「コンビネーションの息が合った時は、いいピッチングができる。とよく言われますが、今日は岡崎さんが引っ張ってくれたんですけど、息はうまく合っていました。ストレートひとつにしても、意識してファウルを打たせることができましたし、バッターを追い込んで勝負できたのも完投につながったと思います。力で勝負することができましたし、プロ入りしてから14試合目の登板ですが、今までで一番いいピッチングができました」

 ウエスタン・リーグ公式戦。優勝争いをしている好調中日からの初完投勝利。それも、高卒の新人でありながら阪神では112試合消化して、守屋に次いで2人目というから大したもの。注目している投手に取材している目の前でいいピッチングをされると、何故か血が騒ぐ。話を聞いてみたくなる。そして、その会話の中で将来の期待が持てる。楽しみな話が出てくるなら、なおさら原稿が書きたくなる。阪神の高卒ルーキー望月惇志(19)である。このコーナー何回目かなあ……。まあ、いいや。飛びついて手繰り寄せた話は初完投勝利ではない。これだ。
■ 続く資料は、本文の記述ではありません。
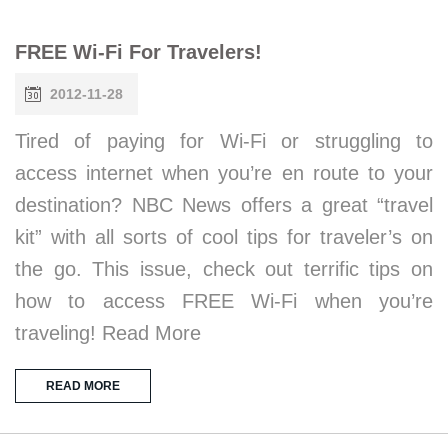
FREE Wi-Fi For Travelers!
2012-11-28
Tired of paying for Wi-Fi or struggling to
access internet when you’re en route to your
destination? NBC News offers a great “travel
kit” with all sorts of cool tips for traveler’s on
the go. This issue, check out terrific tips on
how to access FREE Wi-Fi when you’re
traveling! Read More
READ MORE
 「福原さんとよくキャッチボールをさせていただくんですが、その時の福原さんの体の動きとか、腰の使い方などを見ていると“なるほど”と思うことがよくあるんです。だから、そういう動きは取り入れることにしています。本当、いい勉強をさせていただいていますし、ありがたいです」

 一般の人にはピンとこない話かもしれないが、厳しいプロの世界で生き抜くための“力”をつける方策に「自分から進んで先輩や、一流選手のワザを盗む」ことがあり「キャッチボールをおろそかにしない」の言い伝えがある。私が在籍していた当時の阪神は、投手王国と言われていた。柱として小山正明さん、故・村山実さんの両輪がいて、よくピッチングを見させていただいた。プレートの踏み方にはじまり、体のためから、移動して投げるまでの腰の使い方、膝の使い方。そして上、下半身のバランスの取り方等々だが、せっかくの素晴らしい試みも実際に自らが進んでその気になって実行しないと吸収力は半減して、無駄骨に終わるケースが多い。

 キャッチボール--。野球の基本である。チームプレーの出発点。きっちりできないようではプロ野球の選手にはなれない。相手が次のプレーに移りやすい、いい球を投げてやるのが味方選手への気遣いであり、思いやりで、これがひいてはチームプレーとなる。ピッチャーには別の要素がある。遊び心からくる変化球のマスターである。球の握りをいろいろ変えて試しているうちに、球がスライドしたり、シュートしたり、落ちたりする。それをヒントに自分の持ち球にしていく。私にはその能力すらなかったが、現実に実行しているピッチャーは多い。

 望月はどうだろう。先輩のワザを盗むことはすでに実行している。キャッチボールについて聞いてみた。「結構やっていますし、面白いですよ。まだ完全に自分の持ち球にするところまでには至っていませんが、そのうちに……」この若さで自分から意識して実行している向上心に意義がある。前向きの姿勢は将来のエース候補。頼もしいのはこの日最終回でも150キロが出ていた球速。体、肩ともにスタミナは十分。投球内容は9回、117球、被安打3、奪三振6、与四球3、失点、自責点1。「ピックオフプレーなど、まだやることはたくさんありますが、何事も貪欲に吸収していきます」何事にも積極的に取り組むモチベーションがプロ向きだ。

 久保ピッチングコーチ「まだまだですね。山あり、谷あり。いい時と悪い時の繰り返しです。でも、今日みたいなピッチングができるわけですから、それだけの力は持っているということです」立場上期待半分、不安半分といったところか。

 掛布監督は「1軍の順位が決まれば一度投げさせたい候補の1人です」と語った。注目の星。楽しみに待つことにした。